Samir Nashar, a member of the opposition Syrian National Council’s executive board, blamed the state for the bombings, saying they were meant to deter protesters and U.N. monitoring, an argument echoed by rebel Free Syrian Army (FSA) leaders.
“These bombs are not the work of opposition fighters,” said its chief, General Mustafa al-Sheikh, adding that the FSA lacked the capability to set off such big explosions.

An increasing series of big bombings in Syria has generated various theories, including that some may be self-inflicted wounds by security agents out to discredit the rebels, or that they may show the rise of al Qaeda-linked Syrian Islamists with skills honed by years of activity across the border in Iraq.

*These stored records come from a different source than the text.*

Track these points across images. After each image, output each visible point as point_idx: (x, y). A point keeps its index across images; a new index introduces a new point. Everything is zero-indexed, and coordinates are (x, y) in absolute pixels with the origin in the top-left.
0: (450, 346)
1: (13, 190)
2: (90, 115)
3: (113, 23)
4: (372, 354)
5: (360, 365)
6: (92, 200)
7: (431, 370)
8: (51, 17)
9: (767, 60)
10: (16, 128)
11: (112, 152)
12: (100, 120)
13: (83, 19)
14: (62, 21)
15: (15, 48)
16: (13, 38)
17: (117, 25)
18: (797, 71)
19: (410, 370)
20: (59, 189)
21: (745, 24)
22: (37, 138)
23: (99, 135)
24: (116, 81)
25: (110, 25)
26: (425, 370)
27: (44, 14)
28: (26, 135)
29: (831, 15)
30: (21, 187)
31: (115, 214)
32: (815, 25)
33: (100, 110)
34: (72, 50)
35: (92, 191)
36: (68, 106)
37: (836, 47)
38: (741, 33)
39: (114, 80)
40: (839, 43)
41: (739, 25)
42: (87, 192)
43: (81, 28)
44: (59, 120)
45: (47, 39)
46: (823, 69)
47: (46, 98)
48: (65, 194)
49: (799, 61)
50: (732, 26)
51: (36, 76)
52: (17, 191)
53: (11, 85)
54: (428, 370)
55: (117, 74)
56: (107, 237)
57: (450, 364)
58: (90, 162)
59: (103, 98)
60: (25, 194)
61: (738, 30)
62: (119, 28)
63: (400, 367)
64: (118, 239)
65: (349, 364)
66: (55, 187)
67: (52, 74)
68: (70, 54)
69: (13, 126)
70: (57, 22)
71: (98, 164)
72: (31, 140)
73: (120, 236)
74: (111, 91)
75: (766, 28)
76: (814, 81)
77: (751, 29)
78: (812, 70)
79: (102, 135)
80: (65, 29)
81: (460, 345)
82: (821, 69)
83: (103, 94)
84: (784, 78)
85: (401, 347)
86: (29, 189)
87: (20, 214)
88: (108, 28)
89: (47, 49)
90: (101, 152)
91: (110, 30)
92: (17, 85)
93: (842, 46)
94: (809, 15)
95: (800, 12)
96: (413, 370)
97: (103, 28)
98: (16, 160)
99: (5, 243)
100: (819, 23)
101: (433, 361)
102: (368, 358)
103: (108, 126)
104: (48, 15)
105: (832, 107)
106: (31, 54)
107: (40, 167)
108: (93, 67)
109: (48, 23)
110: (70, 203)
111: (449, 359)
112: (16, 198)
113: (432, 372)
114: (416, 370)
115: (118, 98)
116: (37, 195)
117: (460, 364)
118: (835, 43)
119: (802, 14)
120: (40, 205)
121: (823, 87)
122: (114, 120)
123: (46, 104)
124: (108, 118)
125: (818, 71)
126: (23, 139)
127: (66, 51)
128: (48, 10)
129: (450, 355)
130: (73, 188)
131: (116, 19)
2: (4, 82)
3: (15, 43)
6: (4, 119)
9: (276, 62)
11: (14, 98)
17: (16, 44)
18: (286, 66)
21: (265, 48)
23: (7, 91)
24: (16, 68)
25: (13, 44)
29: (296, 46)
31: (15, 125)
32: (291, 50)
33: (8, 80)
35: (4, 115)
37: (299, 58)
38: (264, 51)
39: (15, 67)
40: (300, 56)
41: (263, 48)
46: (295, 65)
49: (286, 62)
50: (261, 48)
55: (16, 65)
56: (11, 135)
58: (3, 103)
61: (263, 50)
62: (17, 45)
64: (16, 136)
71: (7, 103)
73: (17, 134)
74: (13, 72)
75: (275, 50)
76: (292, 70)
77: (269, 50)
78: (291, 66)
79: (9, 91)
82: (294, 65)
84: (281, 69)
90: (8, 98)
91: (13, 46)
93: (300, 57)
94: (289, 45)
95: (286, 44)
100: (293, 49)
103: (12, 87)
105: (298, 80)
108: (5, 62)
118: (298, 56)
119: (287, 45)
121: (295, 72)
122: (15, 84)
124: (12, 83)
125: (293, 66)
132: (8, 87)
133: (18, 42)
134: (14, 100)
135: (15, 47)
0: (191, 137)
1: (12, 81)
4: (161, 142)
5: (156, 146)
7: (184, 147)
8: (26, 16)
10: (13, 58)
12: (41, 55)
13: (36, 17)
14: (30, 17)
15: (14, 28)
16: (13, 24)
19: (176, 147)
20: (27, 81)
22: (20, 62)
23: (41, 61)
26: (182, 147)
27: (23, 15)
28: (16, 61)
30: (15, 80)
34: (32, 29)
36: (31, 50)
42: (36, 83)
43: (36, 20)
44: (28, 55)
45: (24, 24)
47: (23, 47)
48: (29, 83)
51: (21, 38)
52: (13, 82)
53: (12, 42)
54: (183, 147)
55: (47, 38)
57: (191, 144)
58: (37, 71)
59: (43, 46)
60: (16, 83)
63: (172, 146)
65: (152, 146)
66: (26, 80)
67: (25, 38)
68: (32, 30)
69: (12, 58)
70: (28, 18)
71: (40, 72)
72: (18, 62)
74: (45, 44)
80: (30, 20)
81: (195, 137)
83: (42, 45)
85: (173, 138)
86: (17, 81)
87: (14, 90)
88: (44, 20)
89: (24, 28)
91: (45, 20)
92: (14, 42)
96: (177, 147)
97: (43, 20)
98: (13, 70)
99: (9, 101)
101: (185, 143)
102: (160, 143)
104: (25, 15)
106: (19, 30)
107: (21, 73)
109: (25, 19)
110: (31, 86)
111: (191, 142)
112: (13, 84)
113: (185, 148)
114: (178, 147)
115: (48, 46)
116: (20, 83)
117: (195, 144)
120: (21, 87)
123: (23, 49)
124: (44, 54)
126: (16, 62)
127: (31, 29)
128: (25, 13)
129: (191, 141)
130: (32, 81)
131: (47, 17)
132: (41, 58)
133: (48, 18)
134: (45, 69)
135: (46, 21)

The U.N. Security Council condemned the “terrorist attacks” and urged all parties to comply with the U.N.-backed peace plan.

The European Union also denounced the bombings as “pure terrorism”, but said Annan’s peace plan, backed by the EU, the United Nations and the Arab League, was still viable.
“It is the best option to try and ensure peace in Syria,” Michael Mann, spokesman for EU foreign policy chief Catherine Ashton, said in Brussels. “It is the best way forward.”

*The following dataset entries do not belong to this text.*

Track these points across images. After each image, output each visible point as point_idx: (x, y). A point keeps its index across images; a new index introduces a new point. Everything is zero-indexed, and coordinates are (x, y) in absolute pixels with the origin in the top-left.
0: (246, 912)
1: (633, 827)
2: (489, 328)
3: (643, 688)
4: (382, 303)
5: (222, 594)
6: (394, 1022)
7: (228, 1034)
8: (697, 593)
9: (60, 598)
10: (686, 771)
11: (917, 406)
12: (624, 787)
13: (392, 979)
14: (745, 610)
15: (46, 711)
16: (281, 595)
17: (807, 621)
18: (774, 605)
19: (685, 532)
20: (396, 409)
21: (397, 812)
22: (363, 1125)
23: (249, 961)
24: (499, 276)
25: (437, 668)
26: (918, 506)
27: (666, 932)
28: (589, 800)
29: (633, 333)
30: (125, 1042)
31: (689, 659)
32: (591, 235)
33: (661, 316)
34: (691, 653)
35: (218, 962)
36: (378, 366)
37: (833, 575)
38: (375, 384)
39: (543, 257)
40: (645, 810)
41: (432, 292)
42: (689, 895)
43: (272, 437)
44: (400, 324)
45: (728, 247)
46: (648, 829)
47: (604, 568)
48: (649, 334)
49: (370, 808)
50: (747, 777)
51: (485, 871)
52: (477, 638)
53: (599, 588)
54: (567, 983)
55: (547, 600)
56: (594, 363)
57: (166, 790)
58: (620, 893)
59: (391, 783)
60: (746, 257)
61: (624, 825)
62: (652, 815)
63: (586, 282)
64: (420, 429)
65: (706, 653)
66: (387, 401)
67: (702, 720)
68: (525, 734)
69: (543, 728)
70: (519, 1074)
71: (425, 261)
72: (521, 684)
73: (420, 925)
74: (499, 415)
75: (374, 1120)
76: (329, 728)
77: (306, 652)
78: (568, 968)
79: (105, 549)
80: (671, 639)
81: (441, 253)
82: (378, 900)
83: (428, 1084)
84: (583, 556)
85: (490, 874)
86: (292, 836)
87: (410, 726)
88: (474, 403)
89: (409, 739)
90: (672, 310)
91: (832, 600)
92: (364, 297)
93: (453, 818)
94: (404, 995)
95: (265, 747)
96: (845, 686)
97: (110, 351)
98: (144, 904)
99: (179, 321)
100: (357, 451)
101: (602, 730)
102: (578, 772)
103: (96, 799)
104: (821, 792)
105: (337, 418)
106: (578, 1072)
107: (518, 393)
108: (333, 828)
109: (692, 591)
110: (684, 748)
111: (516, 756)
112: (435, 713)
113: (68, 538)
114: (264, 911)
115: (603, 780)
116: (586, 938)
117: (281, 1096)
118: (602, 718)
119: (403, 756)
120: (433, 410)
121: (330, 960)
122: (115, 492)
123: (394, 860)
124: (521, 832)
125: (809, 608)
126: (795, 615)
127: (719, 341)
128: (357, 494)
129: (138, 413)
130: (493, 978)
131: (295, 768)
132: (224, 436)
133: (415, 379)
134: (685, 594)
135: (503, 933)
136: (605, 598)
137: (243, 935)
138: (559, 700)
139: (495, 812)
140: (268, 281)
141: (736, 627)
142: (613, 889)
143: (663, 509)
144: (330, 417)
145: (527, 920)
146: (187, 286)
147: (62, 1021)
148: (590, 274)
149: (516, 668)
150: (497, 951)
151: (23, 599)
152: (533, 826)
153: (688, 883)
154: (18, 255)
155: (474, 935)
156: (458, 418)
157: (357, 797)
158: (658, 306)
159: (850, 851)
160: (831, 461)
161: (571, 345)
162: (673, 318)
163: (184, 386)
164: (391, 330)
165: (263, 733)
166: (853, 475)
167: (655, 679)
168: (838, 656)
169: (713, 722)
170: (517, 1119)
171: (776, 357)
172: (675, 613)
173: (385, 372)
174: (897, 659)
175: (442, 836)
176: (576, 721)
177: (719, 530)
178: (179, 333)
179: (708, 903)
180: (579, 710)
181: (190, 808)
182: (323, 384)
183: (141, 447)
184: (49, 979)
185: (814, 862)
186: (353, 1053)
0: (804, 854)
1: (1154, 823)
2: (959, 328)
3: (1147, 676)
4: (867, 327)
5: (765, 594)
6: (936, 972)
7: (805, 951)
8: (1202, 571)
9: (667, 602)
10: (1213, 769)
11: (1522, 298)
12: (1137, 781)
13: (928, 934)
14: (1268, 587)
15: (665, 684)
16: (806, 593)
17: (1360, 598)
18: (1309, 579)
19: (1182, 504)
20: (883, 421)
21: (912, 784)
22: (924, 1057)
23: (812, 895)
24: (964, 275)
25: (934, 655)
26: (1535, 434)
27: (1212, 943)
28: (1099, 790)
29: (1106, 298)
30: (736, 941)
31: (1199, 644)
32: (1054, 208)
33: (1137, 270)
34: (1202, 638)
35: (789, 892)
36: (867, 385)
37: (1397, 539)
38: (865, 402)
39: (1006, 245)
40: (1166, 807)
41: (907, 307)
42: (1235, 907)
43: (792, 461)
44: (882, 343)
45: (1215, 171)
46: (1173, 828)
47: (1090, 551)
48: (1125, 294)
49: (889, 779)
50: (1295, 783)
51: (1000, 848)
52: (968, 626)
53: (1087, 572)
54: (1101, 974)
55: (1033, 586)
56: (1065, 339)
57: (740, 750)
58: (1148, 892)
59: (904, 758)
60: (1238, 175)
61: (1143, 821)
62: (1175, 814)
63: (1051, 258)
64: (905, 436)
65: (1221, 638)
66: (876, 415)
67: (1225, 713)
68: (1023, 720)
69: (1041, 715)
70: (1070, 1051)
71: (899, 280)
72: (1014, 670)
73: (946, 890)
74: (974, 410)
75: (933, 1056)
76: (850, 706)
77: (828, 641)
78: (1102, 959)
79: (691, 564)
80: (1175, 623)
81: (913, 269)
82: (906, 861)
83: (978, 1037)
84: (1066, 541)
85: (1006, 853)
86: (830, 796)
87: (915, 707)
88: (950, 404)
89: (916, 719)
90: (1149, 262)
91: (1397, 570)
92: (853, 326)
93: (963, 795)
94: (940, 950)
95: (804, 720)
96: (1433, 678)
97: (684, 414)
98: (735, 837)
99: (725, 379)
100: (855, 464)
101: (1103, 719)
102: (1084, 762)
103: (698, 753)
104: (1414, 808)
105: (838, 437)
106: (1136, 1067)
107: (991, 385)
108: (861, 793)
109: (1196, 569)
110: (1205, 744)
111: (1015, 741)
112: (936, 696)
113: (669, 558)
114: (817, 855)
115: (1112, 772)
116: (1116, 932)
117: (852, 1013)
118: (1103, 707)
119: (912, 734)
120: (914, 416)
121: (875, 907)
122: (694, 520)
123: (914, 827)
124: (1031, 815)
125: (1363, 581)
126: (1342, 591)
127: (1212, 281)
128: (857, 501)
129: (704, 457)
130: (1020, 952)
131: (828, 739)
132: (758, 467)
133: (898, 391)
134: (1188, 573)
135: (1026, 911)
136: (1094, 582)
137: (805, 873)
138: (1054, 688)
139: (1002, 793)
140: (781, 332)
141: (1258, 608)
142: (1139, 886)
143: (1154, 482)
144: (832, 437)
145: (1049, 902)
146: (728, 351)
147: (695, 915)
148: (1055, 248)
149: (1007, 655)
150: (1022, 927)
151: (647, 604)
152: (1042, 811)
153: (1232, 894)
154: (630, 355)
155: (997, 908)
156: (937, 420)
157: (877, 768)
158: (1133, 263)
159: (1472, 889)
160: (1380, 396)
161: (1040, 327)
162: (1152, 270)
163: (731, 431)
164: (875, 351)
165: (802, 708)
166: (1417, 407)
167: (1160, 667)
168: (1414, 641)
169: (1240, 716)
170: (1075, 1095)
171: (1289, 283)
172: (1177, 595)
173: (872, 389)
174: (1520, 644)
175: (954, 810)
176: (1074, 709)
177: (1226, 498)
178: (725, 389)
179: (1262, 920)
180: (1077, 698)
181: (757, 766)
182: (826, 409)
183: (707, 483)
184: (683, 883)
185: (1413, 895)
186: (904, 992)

Annan’s blueprint calls for a ceasefire, political dialogue between the government and opposition, and unfettered access for humanitarian aid and journalists to Syria.

Western powers have shunned any Libya-style military intervention in Syria, while Russia and China have blocked any U.N. Security Council action against Damascus, although both have supported the U.N.-Arab League envoy’s peace effort.

Russia condemned the bombings, accusing unspecified foreign countries of encouraging such violence and saying Moscow would not yield to pressure to change its stance on Syria.
“Some of our foreign partners are doing practical things so that the situation in Syria explodes in literal and figurative sense,” state-run RIA quoted Foreign Minister Sergei Lavrov as saying in Beijing, without naming any countries.

Russia has been a strategic ally and major arms supplier to Syria during its four decades under Assad family rule.

Moscow opposes Western calls for U.N. sanctions against Damascus and any foreign interference in Syria, saying there should be an end to violence by all sides and then dialogue without preconditions, such as Assad leaving power.

France, among Assad’s sternest critics, said Annan’s plan was the “last chance” to end the crisis. “The regime carries full responsibility for the horrors in Syria,” the Foreign Ministry said. “By choosing a blind and brutal repression, the regime has entered a spiral of violence with no way out.”

The U.S. Embassy in Beirut called the double bombing “reprehensible and unacceptable” but reiterated Washington’s demand that the Syrian government implement Annan’s plan.


The United Nations says Syrian forces have killed 9,000 people during the revolt. Damascus blames foreign-backed “terrorists”, saying they have killed 2,600 soldiers and police.

Nashar said the government had stuck to violence and had not implemented any of Annan’s six-point plan.
“We want international intervention to stop this policy of killing,” he added, without saying what form it should take.

Riad al-Asaad, the FSA’s commander of operations, said the rebels were ready to resume attacks on government forces as soon as Annan announced that his initiative had failed.

In other violence, 10 rebels were killed overnight when tanks shelled the village of Ain Sheeb in the northwestern province of Idlib, opposition sources said. Tank fire also killed a civilian in the northwestern town of Ain Hamra.